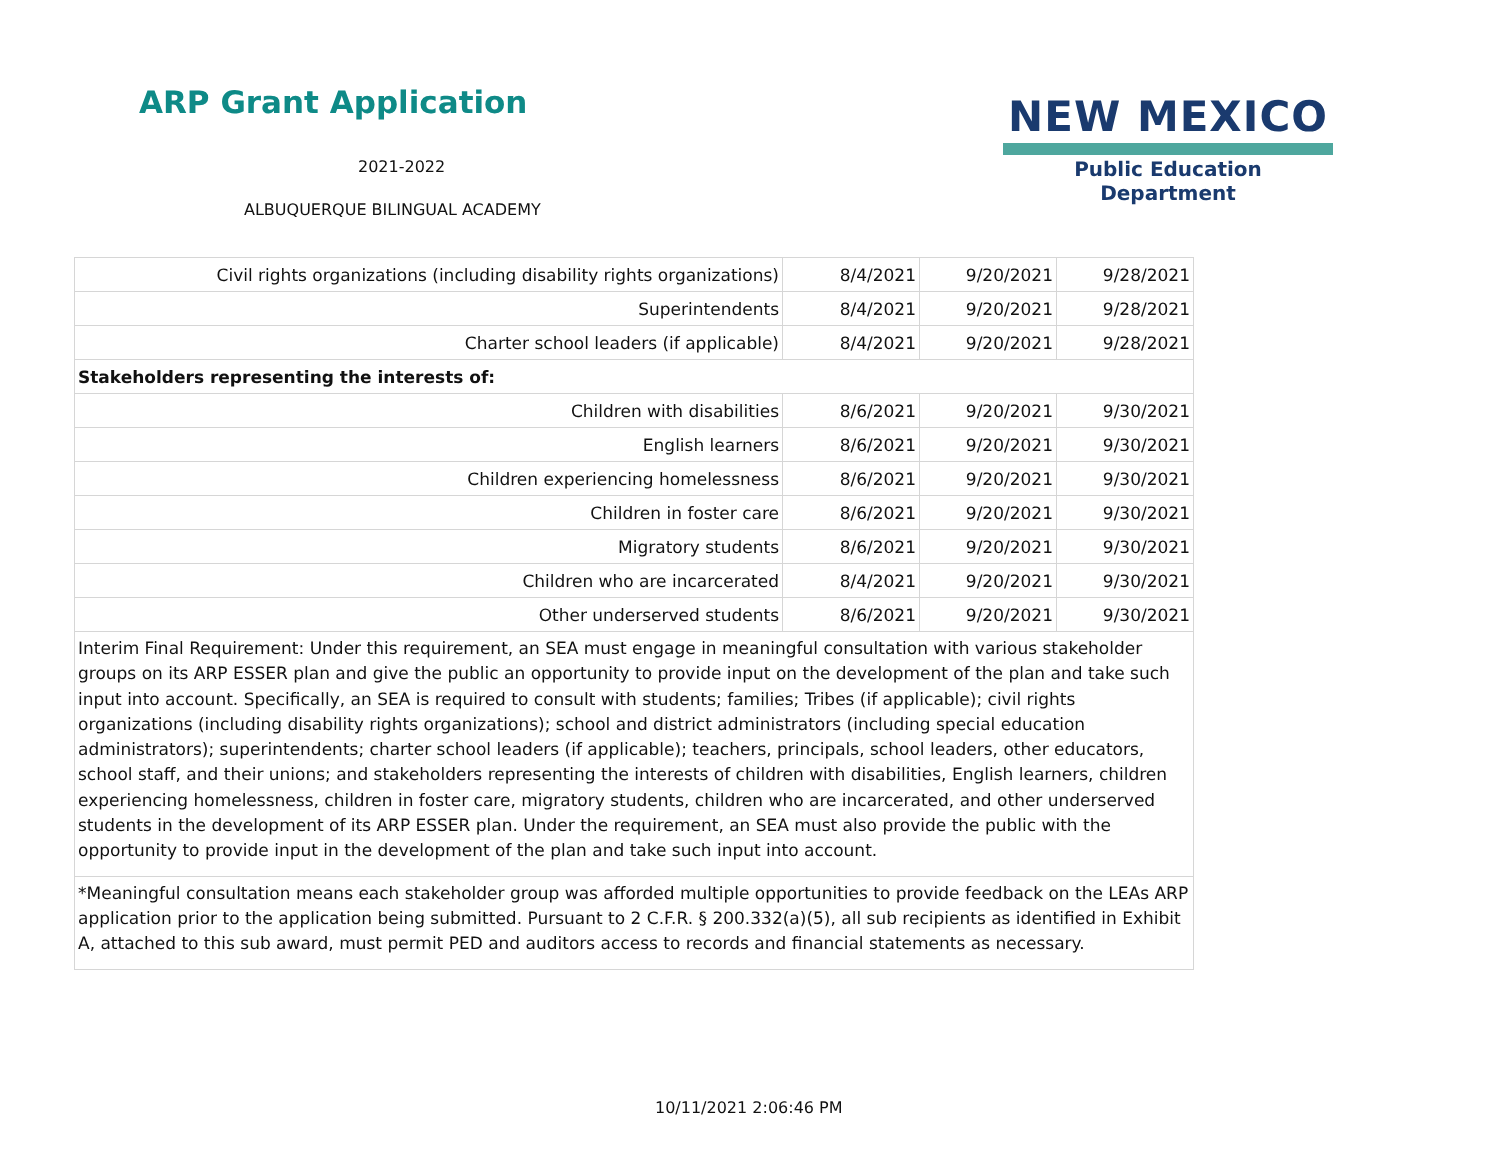ARP Grant Application
2021-2022
ALBUQUERQUE BILINGUAL ACADEMY
NEW MEXICO
Public Education Department
| Civil rights organizations (including disability rights organizations) | 8/4/2021 | 9/20/2021 | 9/28/2021 |
| Superintendents | 8/4/2021 | 9/20/2021 | 9/28/2021 |
| Charter school leaders (if applicable) | 8/4/2021 | 9/20/2021 | 9/28/2021 |
| Stakeholders representing the interests of: | | | |
| Children with disabilities | 8/6/2021 | 9/20/2021 | 9/30/2021 |
| English learners | 8/6/2021 | 9/20/2021 | 9/30/2021 |
| Children experiencing homelessness | 8/6/2021 | 9/20/2021 | 9/30/2021 |
| Children in foster care | 8/6/2021 | 9/20/2021 | 9/30/2021 |
| Migratory students | 8/6/2021 | 9/20/2021 | 9/30/2021 |
| Children who are incarcerated | 8/4/2021 | 9/20/2021 | 9/30/2021 |
| Other underserved students | 8/6/2021 | 9/20/2021 | 9/30/2021 |
| Interim Final Requirement: Under this requirement, an SEA must engage in meaningful consultation with various stakeholder groups on its ARP ESSER plan and give the public an opportunity to provide input on the development of the plan and take such input into account. Specifically, an SEA is required to consult with students; families; Tribes (if applicable); civil rights organizations (including disability rights organizations); school and district administrators (including special education administrators); superintendents; charter school leaders (if applicable); teachers, principals, school leaders, other educators, school staff, and their unions; and stakeholders representing the interests of children with disabilities, English learners, children experiencing homelessness, children in foster care, migratory students, children who are incarcerated, and other underserved students in the development of its ARP ESSER plan. Under the requirement, an SEA must also provide the public with the opportunity to provide input in the development of the plan and take such input into account. | | | |
| *Meaningful consultation means each stakeholder group was afforded multiple opportunities to provide feedback on the LEAs ARP application prior to the application being submitted. Pursuant to 2 C.F.R. § 200.332(a)(5), all sub recipients as identified in Exhibit A, attached to this sub award, must permit PED and auditors access to records and financial statements as necessary. | | | |
10/11/2021 2:06:46 PM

Work request:
Write out the listing above in full, word for word, with no pictures.

Task result:
ARP Grant Application
2021-2022
ALBUQUERQUE BILINGUAL ACADEMY
NEW MEXICO
Public Education Department
| Civil rights organizations (including disability rights organizations) | 8/4/2021 | 9/20/2021 | 9/28/2021 |
| Superintendents | 8/4/2021 | 9/20/2021 | 9/28/2021 |
| Charter school leaders (if applicable) | 8/4/2021 | 9/20/2021 | 9/28/2021 |
| Stakeholders representing the interests of: | | | |
| Children with disabilities | 8/6/2021 | 9/20/2021 | 9/30/2021 |
| English learners | 8/6/2021 | 9/20/2021 | 9/30/2021 |
| Children experiencing homelessness | 8/6/2021 | 9/20/2021 | 9/30/2021 |
| Children in foster care | 8/6/2021 | 9/20/2021 | 9/30/2021 |
| Migratory students | 8/6/2021 | 9/20/2021 | 9/30/2021 |
| Children who are incarcerated | 8/4/2021 | 9/20/2021 | 9/30/2021 |
| Other underserved students | 8/6/2021 | 9/20/2021 | 9/30/2021 |
| Interim Final Requirement: Under this requirement, an SEA must engage in meaningful consultation with various stakeholder groups on its ARP ESSER plan and give the public an opportunity to provide input on the development of the plan and take such input into account. Specifically, an SEA is required to consult with students; families; Tribes (if applicable); civil rights organizations (including disability rights organizations); school and district administrators (including special education administrators); superintendents; charter school leaders (if applicable); teachers, principals, school leaders, other educators, school staff, and their unions; and stakeholders representing the interests of children with disabilities, English learners, children experiencing homelessness, children in foster care, migratory students, children who are incarcerated, and other underserved students in the development of its ARP ESSER plan. Under the requirement, an SEA must also provide the public with the opportunity to provide input in the development of the plan and take such input into account. | | | |
| *Meaningful consultation means each stakeholder group was afforded multiple opportunities to provide feedback on the LEAs ARP application prior to the application being submitted. Pursuant to 2 C.F.R. § 200.332(a)(5), all sub recipients as identified in Exhibit A, attached to this sub award, must permit PED and auditors access to records and financial statements as necessary. | | | |
10/11/2021 2:06:46 PM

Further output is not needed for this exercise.